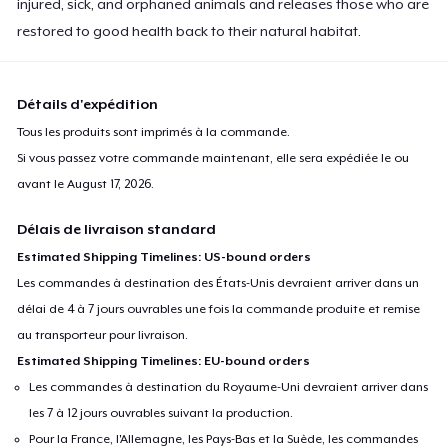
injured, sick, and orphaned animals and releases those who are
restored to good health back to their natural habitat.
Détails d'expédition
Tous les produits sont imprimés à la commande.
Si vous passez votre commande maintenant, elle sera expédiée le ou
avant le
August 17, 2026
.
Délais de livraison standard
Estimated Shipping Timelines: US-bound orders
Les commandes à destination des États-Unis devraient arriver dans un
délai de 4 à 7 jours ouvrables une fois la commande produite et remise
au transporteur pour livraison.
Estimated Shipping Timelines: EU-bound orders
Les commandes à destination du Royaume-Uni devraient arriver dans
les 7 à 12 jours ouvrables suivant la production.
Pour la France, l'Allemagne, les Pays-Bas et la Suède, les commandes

────────────────────────────────────────

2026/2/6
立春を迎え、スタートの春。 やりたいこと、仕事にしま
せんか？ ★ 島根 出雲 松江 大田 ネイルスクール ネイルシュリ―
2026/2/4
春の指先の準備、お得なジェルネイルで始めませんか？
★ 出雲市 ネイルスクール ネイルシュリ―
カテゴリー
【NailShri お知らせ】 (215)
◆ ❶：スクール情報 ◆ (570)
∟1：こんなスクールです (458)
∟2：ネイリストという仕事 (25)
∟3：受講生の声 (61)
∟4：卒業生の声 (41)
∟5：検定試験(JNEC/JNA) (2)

────────────────────────────────────────

**Task requirements**
Copy the lines that hold the word "devraient". Take them from the records above.

**Result**
Les commandes à destination des États-Unis devraient arriver dans un
Les commandes à destination du Royaume-Uni devraient arriver dans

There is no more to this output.